The Securities and Exchange Board of India Sebi board is expected to introduce sweeping changes related to share buyback rules, tighter disclosure rules for listed companies, and stronger governance at market infrastructure institutions at its meeting tomorrow, according to The Economic Times on December 19.

According to the ET, the proposal to modify share purchase standards is based on the conclusions of Keki Mistry’s research, as these are prone to abuse. SEBI has formed a sub-group led by Keki Mistry to suggest improvements to the open market buyback procedure in order to make it more efficient and shareholder-friendly.

In April 2025, the panel proposed closing the open market option to buyback offers.

The market regulator now requires that open-market buybacks be less than 15% of the company’s paid-up capital and free reserves, with a six-month deadline from the moment the offer starts.

According to reports, the Sebi panel has proposed lowering the threshold limit and the period for fulfilment of the repurchase offer to 10% and 66 days beginning April 1, 2023, and subsequently to 5% and 22 days beginning April 1, 2024.

Portfolio managers document their investment philosophy in the investment approach (‘IA’), in order to achieve the client’s investment objectives. The circular from the market regulator said, “Now, in addition to IA, an additional layer of broadly defined investment themes called “Strategies”

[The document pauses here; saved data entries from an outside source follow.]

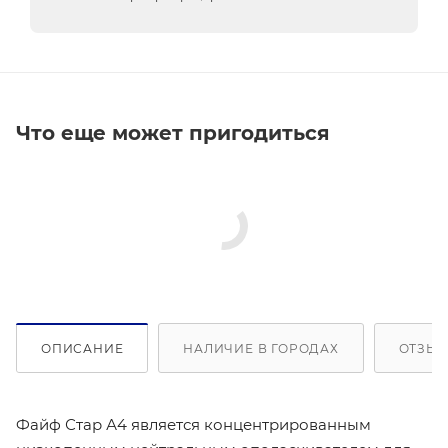
Что еще может пригодиться
ОПИСАНИЕ
НАЛИЧИЕ В ГОРОДАХ
ОТЗЫВ
Файф Стар А4 является концентрированным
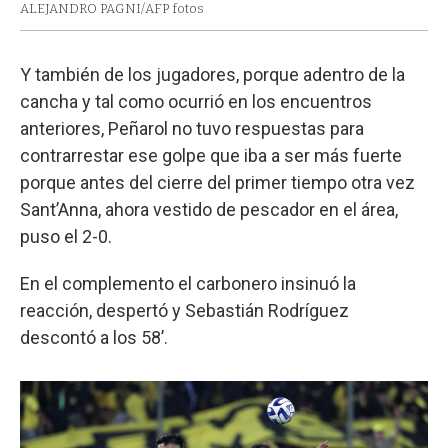
ALEJANDRO PAGNI/AFP fotos
Y también de los jugadores, porque adentro de la
cancha y tal como ocurrió en los encuentros
anteriores, Peñarol no tuvo respuestas para
contrarrestar ese golpe que iba a ser más fuerte
porque antes del cierre del primer tiempo otra vez
Sant’Anna, ahora vestido de pescador en el área,
puso el 2-0.
En el complemento el carbonero insinuó la
reacción, despertó y Sebastián Rodríguez
descontó a los 58’.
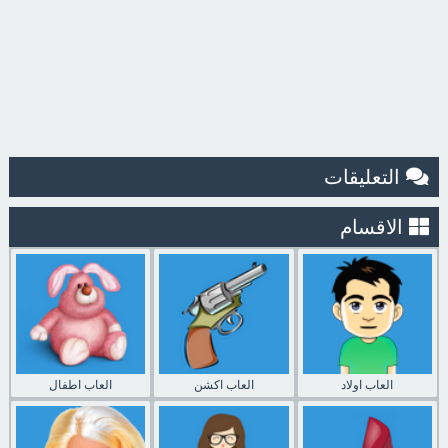
التعليقات
الاقسام
العاب اولاد
العاب اكشن
العاب اطفال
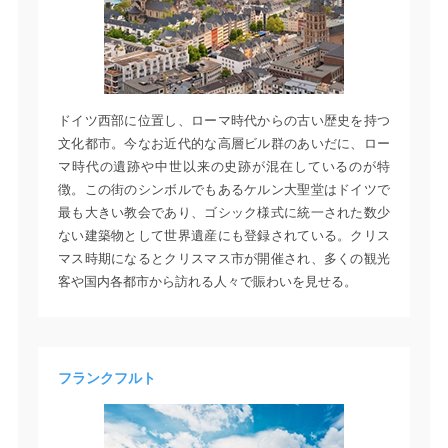
ドイツ西部に位置し、ローマ時代からの古い歴史を持つ
文化都市。今なお近代的な高層ビル群のあいだに、ロー
マ時代の遺跡や中世以来の史跡が混在しているのが特
徴。この街のシンボルでもあるケルン大聖堂はドイツで
最も大きい教会であり、ゴシック様式に統一された数少
ない建築物として世界遺産にも登録されている。クリス
マス時期になるとクリスマス市が開催され、多くの観光
客や国内各都市から訪れる人々で賑わいを見せる。
フランクフルト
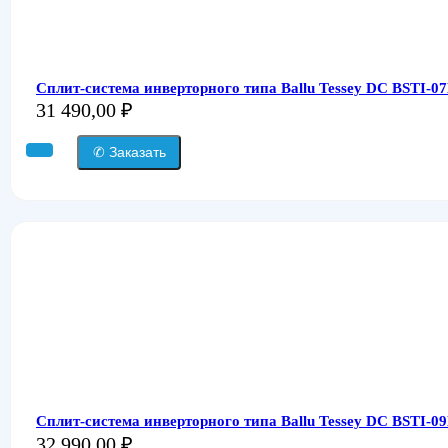
Сплит-система инверторного типа Ballu Tessey DC BSTI-0
31 490,00
₽
✆ Заказать
Сплит-система инверторного типа Ballu Tessey DC BSTI-0
32 990,00
₽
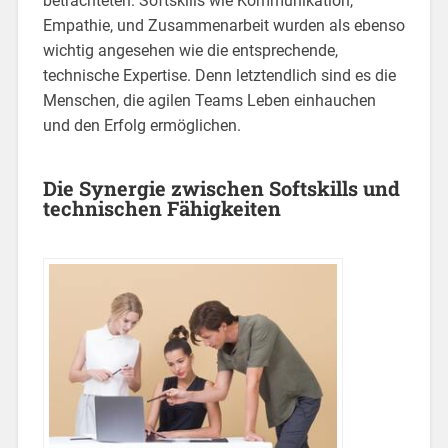
betrachteten. Softskills wie Kommunikation,
Empathie, und Zusammenarbeit wurden als ebenso
wichtig angesehen wie die entsprechende,
technische Expertise. Denn letztendlich sind es die
Menschen, die agilen Teams Leben einhauchen
und den Erfolg ermöglichen.
Die Synergie zwischen Softskills und
technischen Fähigkeiten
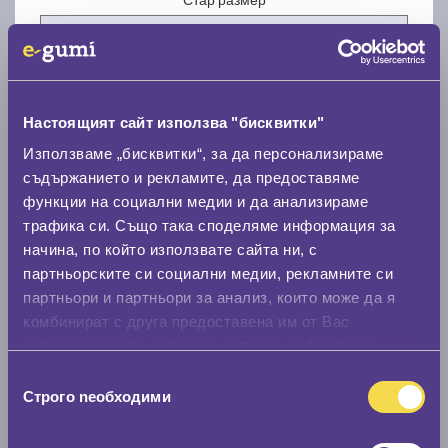
Настоящият сайт използва "бисквитки"
Нов размер
Използваме „бисквитки“, за да персонализираме
съдържанието и рекламите, да предоставяме
функции на социални медии и да анализираме
трафика си. Също така споделяме информация за
начина, по който използвате сайта ни, с
партньорските си социални медии, рекламните си
партньори и партньори за анализ, които може да я
Стар размер
комбинират с друга предоставена им от Вас
0 мм.
информация или с такава, която са събрали от
ползването от Ваша страна на услугите им.
Нов размер
Избор
Строго nеобходими
на
0 мм.
съгласие
Скоростомер при 100
км/ч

shall be adopted by Portfolio Managers. These broad Strategies shall be ‘Equity’, ‘Debt’, ‘Hybrid’ and ‘Multi Asset’.”

After an IA is assigned a strategy and/or a benchmark, it can only be altered after allowing the IA’s subscribers the chance to depart without incurring any exit burden. Furthermore, the IA’s historical performance track record cannot be used by the Portfolio Manager for performance reporting. According to the circular, this would be confirmed as part of the yearly audit under Regulation 30 of the Securities and Exchange Board of India (Portfolio Managers) Regulations, 2020 (‘PM Regulations’).